Posted: Sun Nov 06, 2016 1:45 am
by dhylands
Not sure what you mean by "prevents the normal error message from getting out".

Interrupts aren't allowed to allocate memory, and that includes memory to create an exception object. There is a pre-allocated MemoryError object and by default that gets thrown for any and all exceptions inside an interrupt handler.

You can call:

Code: Select all

import micropython
and that will preallocate an emergency buffer which is used to allocate an exception and traceback information for exceptions which occur inside interrupt handlers.

This page covers much more depth about writing interrupt handlers: ... rules.html

Exceptions from interrupt handlers never make it out to the main program, since they would essentially windup interrupting some random piece of code in the main thread.

Re: Simple Interrupt Problem

Posted: Sun Nov 06, 2016 8:52 am
by pythoncoder
A couple of general points. MicroPython callbacks including interrupt handlers generally take a single argument which is the object causing the callback. Secondly it's usually best to run user code from rather than Further it's easiest to create your own module which you can run from the REPL. Only when the module is fully debugged do you need to alter to simply issue

Code: Select all

import mymodule
Having development code automatically run after a soft reset tends to be inconvenient.

Re: Simple Interrupt Problem

Posted: Sun Nov 06, 2016 2:33 pm
by KMcLoud
thanks for the tip!

Thanks for taking a look

I was running the exception buffer in the above code, I expected it to raise an exception within the main program, but now I see how that could be problematic.

all the docs page says about catching the exception is "Debugging is simplified if the following code is included in any program using interrupts."

so how would one catch an exception from within an interrupt?

I understand that the code in the handler should be simple enough for this not to be an issue, I'm generally just toggling boolean flags. However, in cases like this catching that exception would sure help with debugging.

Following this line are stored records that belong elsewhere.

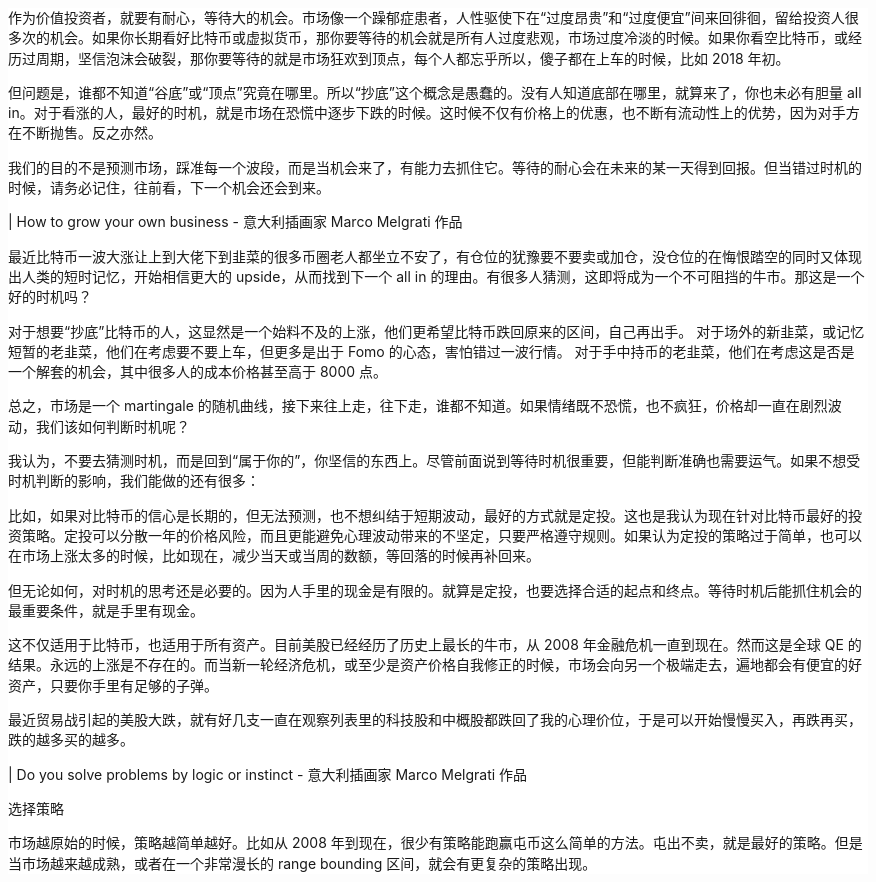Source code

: 

作为价值投资者，就要有耐心，等待大的机会。市场像一个躁郁症患者，人性驱使下在“过度昂贵”和“过度便宜”间来回徘徊，留给投资人很多次的机会。如果你长期看好比特币或虚拟货币，那你要等待的机会就是所有人过度悲观，市场过度冷淡的时候。如果你看空比特币，或经历过周期，坚信泡沫会破裂，那你要等待的就是市场狂欢到顶点，每个人都忘乎所以，傻子都在上车的时候，比如 2018 年初。



但问题是，谁都不知道“谷底”或“顶点”究竟在哪里。所以“抄底”这个概念是愚蠢的。没有人知道底部在哪里，就算来了，你也未必有胆量 all in。对于看涨的人，最好的时机，就是市场在恐慌中逐步下跌的时候。这时候不仅有价格上的优惠，也不断有流动性上的优势，因为对手方在不断抛售。反之亦然。



我们的目的不是预测市场，踩准每一个波段，而是当机会来了，有能力去抓住它。等待的耐心会在未来的某一天得到回报。但当错过时机的时候，请务必记住，往前看，下一个机会还会到来。





| How to grow your own business - 意大利插画家 Marco Melgrati 作品



最近比特币一波大涨让上到大佬下到韭菜的很多币圈老人都坐立不安了，有仓位的犹豫要不要卖或加仓，没仓位的在悔恨踏空的同时又体现出人类的短时记忆，开始相信更大的 upside，从而找到下一个 all in 的理由。有很多人猜测，这即将成为一个不可阻挡的牛市。那这是一个好的时机吗？



对于想要“抄底”比特币的人，这显然是一个始料不及的上涨，他们更希望比特币跌回原来的区间，自己再出手。
对于场外的新韭菜，或记忆短暂的老韭菜，他们在考虑要不要上车，但更多是出于 Fomo 的心态，害怕错过一波行情。
对于手中持币的老韭菜，他们在考虑这是否是一个解套的机会，其中很多人的成本价格甚至高于 8000 点。



总之，市场是一个 martingale 的随机曲线，接下来往上走，往下走，谁都不知道。如果情绪既不恐慌，也不疯狂，价格却一直在剧烈波动，我们该如何判断时机呢？



我认为，不要去猜测时机，而是回到“属于你的”，你坚信的东西上。尽管前面说到等待时机很重要，但能判断准确也需要运气。如果不想受时机判断的影响，我们能做的还有很多：



比如，如果对比特币的信心是长期的，但无法预测，也不想纠结于短期波动，最好的方式就是定投。这也是我认为现在针对比特币最好的投资策略。定投可以分散一年的价格风险，而且更能避免心理波动带来的不坚定，只要严格遵守规则。如果认为定投的策略过于简单，也可以在市场上涨太多的时候，比如现在，减少当天或当周的数额，等回落的时候再补回来。



但无论如何，对时机的思考还是必要的。因为人手里的现金是有限的。就算是定投，也要选择合适的起点和终点。等待时机后能抓住机会的最重要条件，就是手里有现金。



这不仅适用于比特币，也适用于所有资产。目前美股已经经历了历史上最长的牛市，从 2008 年金融危机一直到现在。然而这是全球 QE 的结果。永远的上涨是不存在的。而当新一轮经济危机，或至少是资产价格自我修正的时候，市场会向另一个极端走去，遍地都会有便宜的好资产，只要你手里有足够的子弹。



最近贸易战引起的美股大跌，就有好几支一直在观察列表里的科技股和中概股都跌回了我的心理价位，于是可以开始慢慢买入，再跌再买，跌的越多买的越多。





| Do you solve problems by logic or instinct - 意大利插画家 Marco Melgrati 作品



  选择策略 



市场越原始的时候，策略越简单越好。比如从 2008 年到现在，很少有策略能跑赢屯币这么简单的方法。屯出不卖，就是最好的策略。但是当市场越来越成熟，或者在一个非常漫长的 range bounding 区间，就会有更复杂的策略出现。
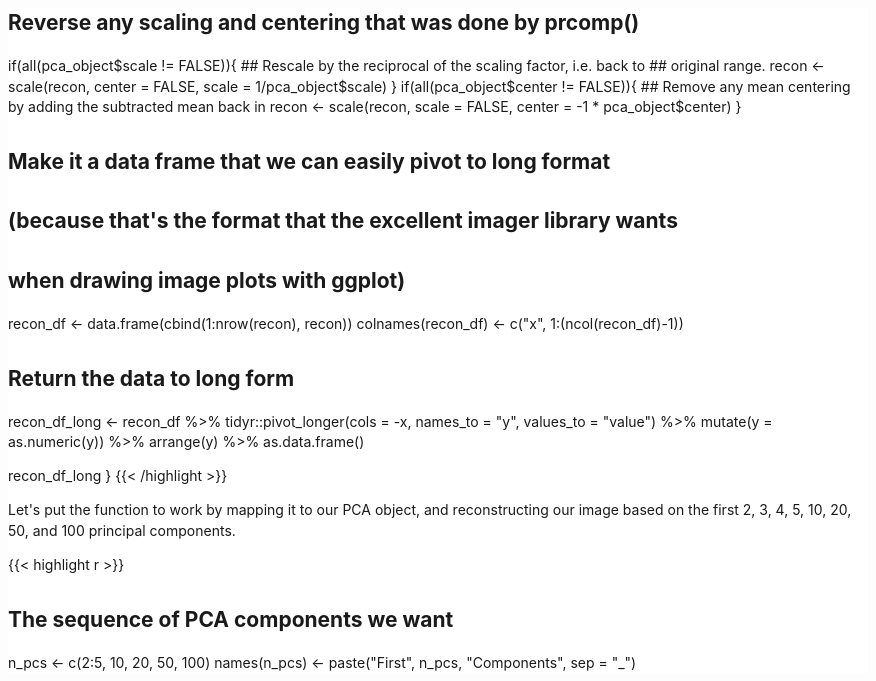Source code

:   ## Reverse any scaling and centering that was done by prcomp()
  
  if(all(pca_object$scale != FALSE)){
    ## Rescale by the reciprocal of the scaling factor, i.e. back to
    ## original range.
    recon <- scale(recon, center = FALSE, scale = 1/pca_object$scale)
  }
  if(all(pca_object$center != FALSE)){
    ## Remove any mean centering by adding the subtracted mean back in
    recon <- scale(recon, scale = FALSE, center = -1 * pca_object$center)
  }
  
  ## Make it a data frame that we can easily pivot to long format
  ## (because that's the format that the excellent imager library wants
  ## when drawing image plots with ggplot)
  recon_df <- data.frame(cbind(1:nrow(recon), recon))
  colnames(recon_df) <- c("x", 1:(ncol(recon_df)-1))

  ## Return the data to long form 
  recon_df_long <- recon_df %>%
    tidyr::pivot_longer(cols = -x, 
                        names_to = "y", 
                        values_to = "value") %>%
    mutate(y = as.numeric(y)) %>%
    arrange(y) %>%
    as.data.frame()
  
  recon_df_long
}
{{< /highlight >}}

Let's put the function to work by mapping it to our PCA object, and reconstructing our image based on the first 2, 3, 4, 5, 10, 20, 50, and 100 principal components.


{{< highlight r >}}
## The sequence of PCA components we want
n_pcs <- c(2:5, 10, 20, 50, 100)
names(n_pcs) <- paste("First", n_pcs, "Components", sep = "_")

Re: Simple Interrupt Problem

Posted: Sun Nov 06, 2016 5:13 pm
by pythoncoder
The emergency buffer ensures that an exception in an interrupt handler produces a readable error message for debugging purposes. I'm pretty sure there's no way to trap such an exception. The key with interrupt handlers is to make them a short and simple as possible and to handle any abnormal conditions in code in the handler itself - i.e. aim to ensure that it never throws an exception.

Re: Simple Interrupt Problem

Posted: Sun Nov 06, 2016 6:17 pm
by dhylands
You catch an exception in an interrupt handler the same way that you do in regular code, but using try/catch.

I normally don't bother, since I typically don't do things in interrupt handlers which would cause exceptions, except for typos and bad code :)

The C code that calls the interrupt callback essentially puts a try/catch around the call to the callback, and if an exception is fired it reports that the callback failed to catch the exception and prints out the exception object.